Who This Helps
This is for product managers who want to stop guessing and start deciding. If you're tired of debating which experiment to run next, the Board Finance & Runway Narrative course gives you a clear framework. You'll learn to treat product bets like capital allocation decisions. No more gut feelings. Just numbers and triggers.
Mini Case
Meet Viktor, a PM at a growing SaaS company. He had three experiments on the table: a pricing tweak, a feature add-on, and a retention campaign. Each felt urgent. Each had passionate supporters. Viktor used the Runway Trigger Tree from the course to map out decision branches. He assigned a 12% expected lift to the retention campaign, a 7-day test window, and a clear stop condition. The other two experiments? He parked them until the retention data came in. Result: one clear winner, zero wasted sprint cycles.
Do This Now (5 Steps)
- Name your top three product questions. Write them down. No filtering yet. Just the questions that keep you up at night.
- Pick one question that ties to a board-level signal. In the course, Viktor had to define a single board signal for his cycle. Do the same. What metric would make your board nod?
- Sketch a scenario envelope. For your chosen question, list two optimistic and two pessimistic assumptions. Use real numbers. For example, "if we increase onboarding speed by 20%, churn drops by 5%."
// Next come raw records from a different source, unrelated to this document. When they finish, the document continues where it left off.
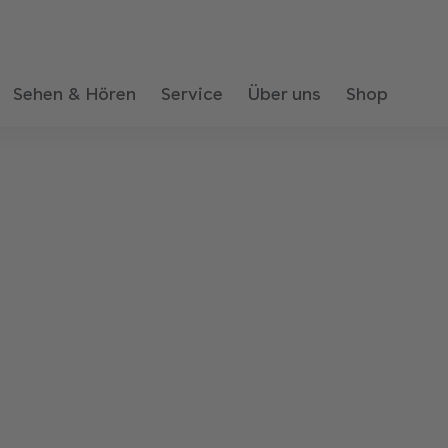
Sehen & Hören
Service
Über uns
Shop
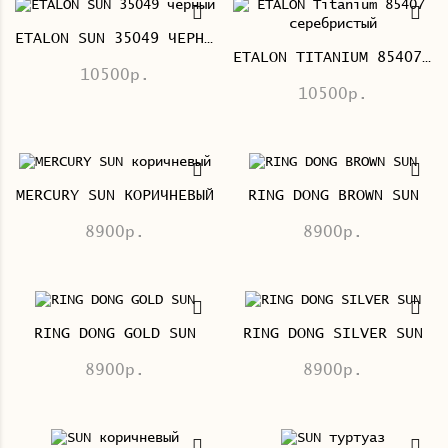
ETALON SUN 35049 ЧЕРНЫЙ
ETALON TITANIUM 85407 СЕРЕБРИСТЫЙ
10500р.
10500р.
MERCURY SUN КОРИЧНЕВЫЙ
RING DONG BROWN SUN
8900р.
8900р.
RING DONG GOLD SUN
RING DONG SILVER SUN
8900р.
8900р.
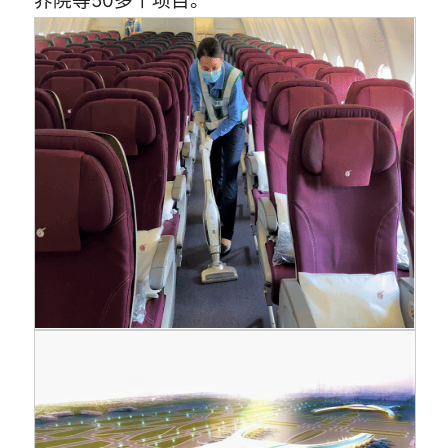
养院等50多个项目。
- Define a runway trigger. What specific data point would make you stop the experiment early? Write it as an if-then statement. Example: "if conversion drops below 3% after 3 days, kill the test."
- Allocate your effort. Give the experiment a fixed time box (like 7 days) and a clear expected impact (like 12% lift). Everything else waits. That's how you focus on the highest-impact move.
Avoid These Traps
- Falling in love with one hypothesis. Viktor almost ran the pricing tweak first because it felt safer. The data said otherwise. Let the numbers, not your ego, decide.
- Running three experiments at once. That's not prioritization. That's chaos. Pick one, run it clean, then move on.
- Ignoring the board signal. If your experiment doesn't move a metric your board cares about, it's a hobby, not a priority.
- No stop condition. Without a trigger, you'll keep tweaking forever. Set a hard stop. Celebrate the learning, even if it's a failure.
- Forgetting the runway. Every experiment burns time and money. Treat it like capital. Would you invest in three startups at once? Probably not.
Your Win by Friday
By end of week, you'll have one experiment fully scoped with a clear trigger and a time box. You'll know exactly which product question to tackle next. And you'll have a board-ready rationale for why that move matters. That's the difference between guessing and deciding. Plus, you'll impress your CEO with a one-page finance memo that makes your experiment look like a smart investment. Not bad for a Friday afternoon.